‘Gentlemanly, But Also Tough’
Family, NIH Director Honor Congressman’s Legacy
An hour could not contain all of the fond remembrances that NIH and its broad community holds for the late former Congressman Louis Stokes, who died in 2015 at age 90. But an event hosted Oct. 12 by the National Institute on Minority Health and Health Disparities—just one part of NIH he was instrumental in seeing founded and funded—featured as many warm recollections as could fit into 60 minutes.
Fortunately many of those stories—and a lot of shared history—were also documented by the lawmaker himself in a recently released autobiography, The Gentleman from Ohio.
Led by former Health and Human Services secretary Dr. Louis Sullivan, NIH director Dr. Francis Collins and NIMHD director Dr. Eliseo Pérez-Stable and attended by several Stokes family members, the occasion billed as a “Fireside Chat” honored the legislator’s legacy in Bldg. 50, which bears his name, the Louis Stokes Laboratories.
A founder of the Congressional Black Caucus (CBC) in the 1970s not long after his election as the first black U.S. representative from Ohio and first chair of CBC’s Health Brain Trust, Stokes served “numerous prominent roles in the House of Representatives throughout his career,” said Pérez-Stable, “but what I believe to be the true essence of his life’s work and why we are here today is the energy he poured into improving the nation’s health. He was an outspoken supporter of biomedical research and led the charge to appropriate billions of dollars to these efforts.”
Stokes was instrumental in launching NIH’s Office of Minority Programs in 1990, which evolved into a center in 2000 and eventually became NIMHD in 2010.
A member of Congress’s appropriations committee, Stokes was known for helping direct millions in funds to NIH for research on health conditions that disproportionately affect minority populations and to training programs for minorities underrepresented in biomedical science careers.

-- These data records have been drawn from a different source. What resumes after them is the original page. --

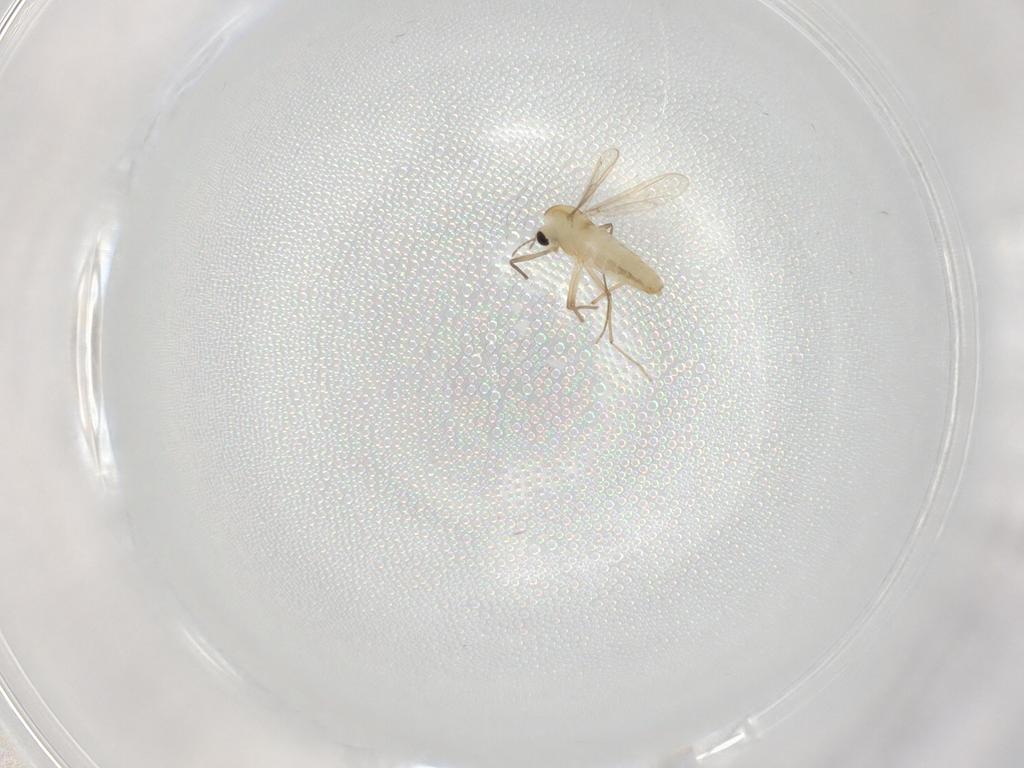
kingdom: Animalia
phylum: Arthropoda
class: Insecta
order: Diptera
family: Chironomidae
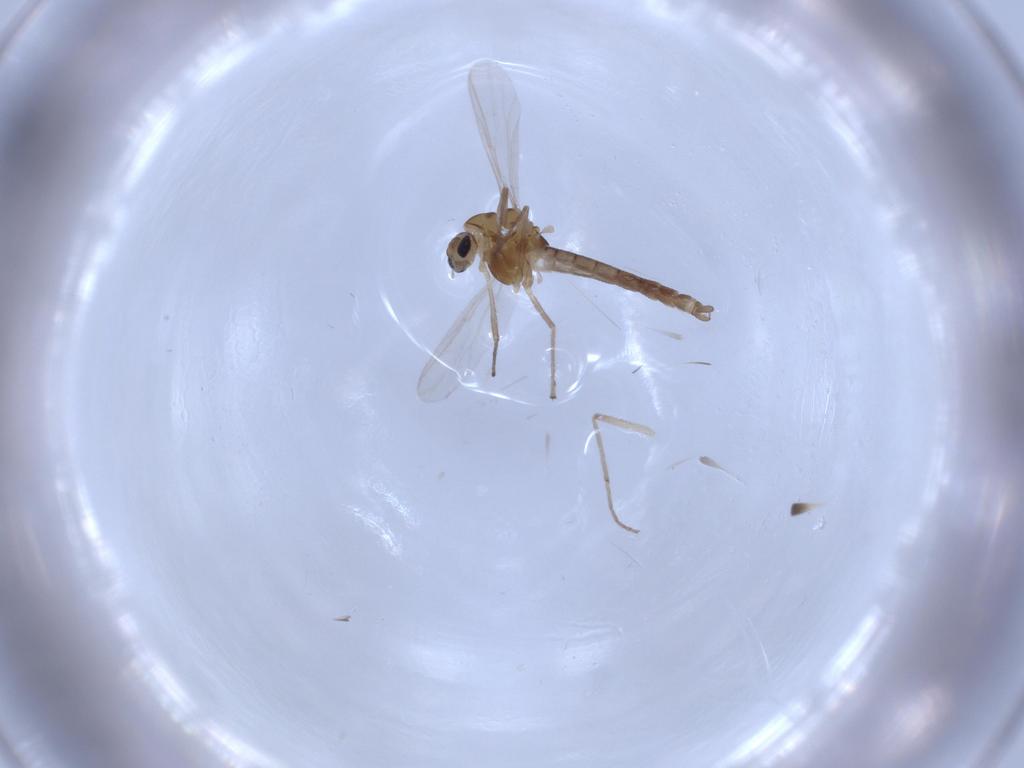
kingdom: Animalia
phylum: Arthropoda
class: Insecta
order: Diptera
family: Chironomidae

“A champion of legislative prowess, Congressman Stokes carved out a path for us to address health disparities,” Pérez-Stable said.
Long-time Stokes friend Sullivan, who served as HHS secretary 1989-1993, recalled meeting the lawmaker in fall 1975 and “immediately formed a great relationship that lasted a number of years.
“All of us went to Lou Stokes,” Sullivan remembered. “We were not in Ohio, not in Cleveland, so we couldn’t vote for him…but he would really respond to us whether we were from Georgia or from Nashville or from New Orleans because the issue of minority health and minority professionals was very close to him.”
According to the former HHS head, Stokes “helped get appropriations year after year for scholarship support, for research and teaching facilities, including NIH’s Research Centers at Minority Institutions,” which still exists.
“He played a very critical role not only for the health of minorities in general but also for minority institutions,” Sullivan said. “He was a very good friend…Lou Stokes represented an idealist, worked very hard, came along at a special time, accomplished much and all of us are better off for what he contributed to us.”
Collins and 3 of Stokes’s 4 adult children then took to armchairs set on a platform that temporarily transformed Bldg. 50’s science conference space into an informal, cozy living room.
The NIH director’s laboratory, which focuses on diabetes, is located on the 5th floor of the Stokes Bldg. and Collins said he often thinks about the legislator when going to work there.
Collins, along with Stokes’s daughters Shelley and Lori and son Chuck, reflected for the next hour on the impact their dad’s career and character had on improving the health and well-being of people nationwide through his promotion of laws and initiatives at NIH especially but also in the biomedical research community at large.
With a mixture of humor and emotion, the group described many Stokes anecdotes, priorities and values: the importance of family, principles in the political environment, Stokes’s appreciation for a good-natured prank by his brother as well as his devotion to justice and law.
“Thanks for remembering my father in such a beautiful way,” concluded Shelley Stokes-Hammond.
After the chat concluded, Stokes’s family lingered for a while, signing copies of the book and reminiscing with a crowd of the congressman’s admirers.